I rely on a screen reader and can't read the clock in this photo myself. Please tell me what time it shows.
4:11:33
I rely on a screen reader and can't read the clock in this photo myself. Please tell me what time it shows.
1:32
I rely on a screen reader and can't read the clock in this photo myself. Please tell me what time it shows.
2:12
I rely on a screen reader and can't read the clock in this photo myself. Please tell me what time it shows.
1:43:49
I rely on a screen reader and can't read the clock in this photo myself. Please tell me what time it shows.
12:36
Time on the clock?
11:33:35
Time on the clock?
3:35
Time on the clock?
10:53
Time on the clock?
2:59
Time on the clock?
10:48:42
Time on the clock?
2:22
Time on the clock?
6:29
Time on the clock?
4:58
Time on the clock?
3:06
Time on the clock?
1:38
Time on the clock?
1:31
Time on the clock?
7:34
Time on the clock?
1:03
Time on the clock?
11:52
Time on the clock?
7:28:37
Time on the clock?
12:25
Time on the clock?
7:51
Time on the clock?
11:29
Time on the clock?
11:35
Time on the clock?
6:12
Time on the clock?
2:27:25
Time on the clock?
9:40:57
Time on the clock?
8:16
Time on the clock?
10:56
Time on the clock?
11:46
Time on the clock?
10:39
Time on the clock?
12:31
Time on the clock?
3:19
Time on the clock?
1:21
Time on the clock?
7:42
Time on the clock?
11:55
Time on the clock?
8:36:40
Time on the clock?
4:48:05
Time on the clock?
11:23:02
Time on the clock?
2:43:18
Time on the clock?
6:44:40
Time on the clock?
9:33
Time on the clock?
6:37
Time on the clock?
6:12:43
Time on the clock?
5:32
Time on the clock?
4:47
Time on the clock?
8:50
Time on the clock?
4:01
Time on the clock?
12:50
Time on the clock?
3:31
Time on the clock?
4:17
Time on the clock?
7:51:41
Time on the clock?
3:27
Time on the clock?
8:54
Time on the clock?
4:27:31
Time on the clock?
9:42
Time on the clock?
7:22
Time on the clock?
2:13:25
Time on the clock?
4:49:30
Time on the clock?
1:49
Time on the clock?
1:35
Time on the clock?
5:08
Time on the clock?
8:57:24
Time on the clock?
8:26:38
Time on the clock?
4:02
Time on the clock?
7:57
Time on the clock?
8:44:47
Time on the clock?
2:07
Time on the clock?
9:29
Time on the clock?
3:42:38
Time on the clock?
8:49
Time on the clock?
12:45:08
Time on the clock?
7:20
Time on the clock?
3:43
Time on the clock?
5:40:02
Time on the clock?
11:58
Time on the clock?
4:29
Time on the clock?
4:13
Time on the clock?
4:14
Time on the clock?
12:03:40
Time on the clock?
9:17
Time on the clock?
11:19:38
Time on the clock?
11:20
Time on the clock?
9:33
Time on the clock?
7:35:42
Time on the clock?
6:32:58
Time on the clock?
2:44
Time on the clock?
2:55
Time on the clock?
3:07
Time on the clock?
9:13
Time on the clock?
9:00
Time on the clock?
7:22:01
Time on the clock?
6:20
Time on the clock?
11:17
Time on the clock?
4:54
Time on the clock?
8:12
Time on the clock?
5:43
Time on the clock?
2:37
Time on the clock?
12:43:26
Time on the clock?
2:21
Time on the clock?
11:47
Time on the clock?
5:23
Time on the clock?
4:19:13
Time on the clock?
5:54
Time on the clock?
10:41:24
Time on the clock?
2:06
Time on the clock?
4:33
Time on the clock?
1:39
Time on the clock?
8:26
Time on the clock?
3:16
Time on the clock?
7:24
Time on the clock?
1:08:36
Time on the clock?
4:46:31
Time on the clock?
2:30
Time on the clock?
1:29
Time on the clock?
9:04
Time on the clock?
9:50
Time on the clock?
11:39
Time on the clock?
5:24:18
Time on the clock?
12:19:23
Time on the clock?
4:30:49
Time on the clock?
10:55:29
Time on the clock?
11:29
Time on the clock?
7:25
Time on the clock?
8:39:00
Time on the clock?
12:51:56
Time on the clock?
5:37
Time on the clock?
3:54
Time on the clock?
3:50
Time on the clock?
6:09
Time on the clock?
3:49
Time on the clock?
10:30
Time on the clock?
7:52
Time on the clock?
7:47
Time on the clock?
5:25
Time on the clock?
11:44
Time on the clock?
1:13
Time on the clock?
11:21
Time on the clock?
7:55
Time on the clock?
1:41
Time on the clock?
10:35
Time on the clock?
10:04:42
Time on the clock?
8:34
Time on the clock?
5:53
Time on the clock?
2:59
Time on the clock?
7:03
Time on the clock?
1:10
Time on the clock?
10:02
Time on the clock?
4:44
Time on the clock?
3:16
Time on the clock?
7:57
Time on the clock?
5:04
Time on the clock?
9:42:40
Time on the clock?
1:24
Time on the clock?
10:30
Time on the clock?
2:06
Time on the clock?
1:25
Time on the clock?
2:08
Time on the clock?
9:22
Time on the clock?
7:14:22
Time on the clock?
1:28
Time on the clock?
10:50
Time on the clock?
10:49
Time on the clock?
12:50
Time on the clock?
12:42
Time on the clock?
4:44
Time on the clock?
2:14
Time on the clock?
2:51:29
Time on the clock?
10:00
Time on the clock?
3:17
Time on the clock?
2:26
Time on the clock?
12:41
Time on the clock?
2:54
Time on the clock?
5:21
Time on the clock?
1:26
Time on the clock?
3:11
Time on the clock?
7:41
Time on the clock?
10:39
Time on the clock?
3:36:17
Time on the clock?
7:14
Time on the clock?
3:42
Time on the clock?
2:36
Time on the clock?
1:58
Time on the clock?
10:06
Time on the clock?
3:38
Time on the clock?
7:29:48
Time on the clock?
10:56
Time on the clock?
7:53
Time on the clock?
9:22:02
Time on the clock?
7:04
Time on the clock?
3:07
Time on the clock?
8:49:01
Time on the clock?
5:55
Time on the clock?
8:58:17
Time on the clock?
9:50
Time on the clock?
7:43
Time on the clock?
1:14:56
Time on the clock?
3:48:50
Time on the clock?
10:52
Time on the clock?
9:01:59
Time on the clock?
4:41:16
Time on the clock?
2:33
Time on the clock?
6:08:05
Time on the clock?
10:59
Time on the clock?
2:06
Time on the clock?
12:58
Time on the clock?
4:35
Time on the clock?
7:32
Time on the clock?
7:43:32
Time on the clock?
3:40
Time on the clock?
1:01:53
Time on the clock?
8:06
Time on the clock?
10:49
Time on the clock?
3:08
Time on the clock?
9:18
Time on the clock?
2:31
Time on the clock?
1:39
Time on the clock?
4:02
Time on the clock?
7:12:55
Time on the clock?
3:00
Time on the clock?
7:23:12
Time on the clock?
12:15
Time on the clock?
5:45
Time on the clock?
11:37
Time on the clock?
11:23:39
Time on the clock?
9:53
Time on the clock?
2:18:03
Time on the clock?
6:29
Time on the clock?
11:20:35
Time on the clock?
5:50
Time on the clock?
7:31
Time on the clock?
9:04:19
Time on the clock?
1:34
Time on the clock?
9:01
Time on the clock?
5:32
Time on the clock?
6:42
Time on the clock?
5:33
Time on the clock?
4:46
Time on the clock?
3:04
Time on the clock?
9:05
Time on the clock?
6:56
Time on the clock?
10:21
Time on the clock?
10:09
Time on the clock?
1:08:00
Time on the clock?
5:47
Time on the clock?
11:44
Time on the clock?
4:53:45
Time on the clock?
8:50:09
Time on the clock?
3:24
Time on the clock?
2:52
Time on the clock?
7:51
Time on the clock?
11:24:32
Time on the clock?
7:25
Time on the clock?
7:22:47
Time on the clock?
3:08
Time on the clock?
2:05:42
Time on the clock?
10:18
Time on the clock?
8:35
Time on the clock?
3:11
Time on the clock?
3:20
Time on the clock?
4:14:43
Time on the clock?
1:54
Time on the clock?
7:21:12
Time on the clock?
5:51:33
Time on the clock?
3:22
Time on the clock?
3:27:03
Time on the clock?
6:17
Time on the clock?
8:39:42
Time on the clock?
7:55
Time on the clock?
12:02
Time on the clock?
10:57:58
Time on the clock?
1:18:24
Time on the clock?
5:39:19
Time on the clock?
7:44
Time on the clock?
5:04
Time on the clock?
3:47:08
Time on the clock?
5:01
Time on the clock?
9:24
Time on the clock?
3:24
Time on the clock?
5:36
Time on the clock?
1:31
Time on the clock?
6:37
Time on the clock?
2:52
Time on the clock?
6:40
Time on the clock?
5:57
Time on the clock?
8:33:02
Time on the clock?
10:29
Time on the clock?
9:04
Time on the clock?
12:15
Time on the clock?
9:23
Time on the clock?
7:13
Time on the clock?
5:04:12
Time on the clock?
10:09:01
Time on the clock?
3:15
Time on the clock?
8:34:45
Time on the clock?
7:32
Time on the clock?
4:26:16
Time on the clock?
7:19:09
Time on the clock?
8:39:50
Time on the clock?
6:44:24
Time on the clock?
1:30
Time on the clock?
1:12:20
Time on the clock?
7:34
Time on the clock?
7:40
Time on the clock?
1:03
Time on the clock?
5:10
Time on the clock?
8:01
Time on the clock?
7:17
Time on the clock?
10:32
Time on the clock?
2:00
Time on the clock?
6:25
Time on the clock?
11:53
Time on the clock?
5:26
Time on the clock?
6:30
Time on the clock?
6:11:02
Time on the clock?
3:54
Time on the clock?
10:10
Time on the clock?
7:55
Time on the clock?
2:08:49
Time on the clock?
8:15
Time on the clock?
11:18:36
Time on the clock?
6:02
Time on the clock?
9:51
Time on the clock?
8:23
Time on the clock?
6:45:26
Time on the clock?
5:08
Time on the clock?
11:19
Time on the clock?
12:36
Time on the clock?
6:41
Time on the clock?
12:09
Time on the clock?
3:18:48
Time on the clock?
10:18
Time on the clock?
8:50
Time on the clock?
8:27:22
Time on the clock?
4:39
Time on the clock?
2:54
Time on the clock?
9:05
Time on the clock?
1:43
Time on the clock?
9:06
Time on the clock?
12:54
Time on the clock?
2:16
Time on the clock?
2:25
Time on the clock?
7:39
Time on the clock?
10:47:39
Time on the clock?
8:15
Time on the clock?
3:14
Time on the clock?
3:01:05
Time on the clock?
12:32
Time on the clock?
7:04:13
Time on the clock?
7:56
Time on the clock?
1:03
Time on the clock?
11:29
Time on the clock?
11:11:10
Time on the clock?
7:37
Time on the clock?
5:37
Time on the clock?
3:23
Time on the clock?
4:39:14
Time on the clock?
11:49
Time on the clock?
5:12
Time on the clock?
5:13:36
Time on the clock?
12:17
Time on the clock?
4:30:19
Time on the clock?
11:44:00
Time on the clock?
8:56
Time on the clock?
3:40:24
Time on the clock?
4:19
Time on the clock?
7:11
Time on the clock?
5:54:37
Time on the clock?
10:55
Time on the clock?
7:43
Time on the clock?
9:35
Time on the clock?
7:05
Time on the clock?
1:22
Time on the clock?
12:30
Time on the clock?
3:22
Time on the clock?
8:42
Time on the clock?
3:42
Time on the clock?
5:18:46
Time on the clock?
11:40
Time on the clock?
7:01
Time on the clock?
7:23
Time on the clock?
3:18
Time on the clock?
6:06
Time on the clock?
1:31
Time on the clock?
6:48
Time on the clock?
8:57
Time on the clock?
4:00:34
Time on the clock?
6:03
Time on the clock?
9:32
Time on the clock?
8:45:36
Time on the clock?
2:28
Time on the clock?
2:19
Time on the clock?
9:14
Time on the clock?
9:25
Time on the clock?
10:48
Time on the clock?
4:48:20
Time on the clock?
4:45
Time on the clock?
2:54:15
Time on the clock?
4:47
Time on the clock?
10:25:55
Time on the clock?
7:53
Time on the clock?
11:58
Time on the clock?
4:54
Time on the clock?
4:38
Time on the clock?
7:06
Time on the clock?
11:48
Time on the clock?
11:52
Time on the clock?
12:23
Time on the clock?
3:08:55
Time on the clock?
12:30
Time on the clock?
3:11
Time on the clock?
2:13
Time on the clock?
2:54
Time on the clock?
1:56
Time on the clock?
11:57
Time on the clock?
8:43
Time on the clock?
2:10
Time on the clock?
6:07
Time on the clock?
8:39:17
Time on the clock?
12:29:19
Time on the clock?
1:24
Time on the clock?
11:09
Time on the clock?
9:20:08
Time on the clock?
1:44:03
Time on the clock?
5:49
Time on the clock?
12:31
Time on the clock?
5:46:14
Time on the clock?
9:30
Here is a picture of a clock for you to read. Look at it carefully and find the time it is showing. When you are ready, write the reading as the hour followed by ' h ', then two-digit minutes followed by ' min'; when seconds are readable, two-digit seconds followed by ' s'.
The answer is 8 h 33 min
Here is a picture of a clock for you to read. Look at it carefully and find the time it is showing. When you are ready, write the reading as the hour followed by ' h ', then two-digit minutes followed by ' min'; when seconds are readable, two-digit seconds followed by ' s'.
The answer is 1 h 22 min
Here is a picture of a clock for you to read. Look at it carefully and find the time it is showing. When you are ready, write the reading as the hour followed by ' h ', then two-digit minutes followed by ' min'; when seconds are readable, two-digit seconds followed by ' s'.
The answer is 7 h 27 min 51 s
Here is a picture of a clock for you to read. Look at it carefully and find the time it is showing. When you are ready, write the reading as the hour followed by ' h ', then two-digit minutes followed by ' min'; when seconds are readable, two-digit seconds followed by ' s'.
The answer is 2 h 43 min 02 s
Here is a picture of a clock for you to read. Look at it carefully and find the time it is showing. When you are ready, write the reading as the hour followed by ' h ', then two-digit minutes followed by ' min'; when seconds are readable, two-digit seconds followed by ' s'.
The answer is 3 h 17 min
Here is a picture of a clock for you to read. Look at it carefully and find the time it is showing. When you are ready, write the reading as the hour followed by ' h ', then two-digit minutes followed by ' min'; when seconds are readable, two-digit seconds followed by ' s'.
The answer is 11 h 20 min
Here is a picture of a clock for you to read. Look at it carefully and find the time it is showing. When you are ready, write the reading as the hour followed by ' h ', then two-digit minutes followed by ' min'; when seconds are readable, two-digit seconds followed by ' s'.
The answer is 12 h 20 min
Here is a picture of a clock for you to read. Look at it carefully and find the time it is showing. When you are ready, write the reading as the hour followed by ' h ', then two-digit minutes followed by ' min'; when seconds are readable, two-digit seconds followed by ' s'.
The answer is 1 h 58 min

========================

◆ Objective ◆
How many lines in the rows above contain the string "answer"? Tally them and reply with only the number.

◆ Solution for this exercise ◆
8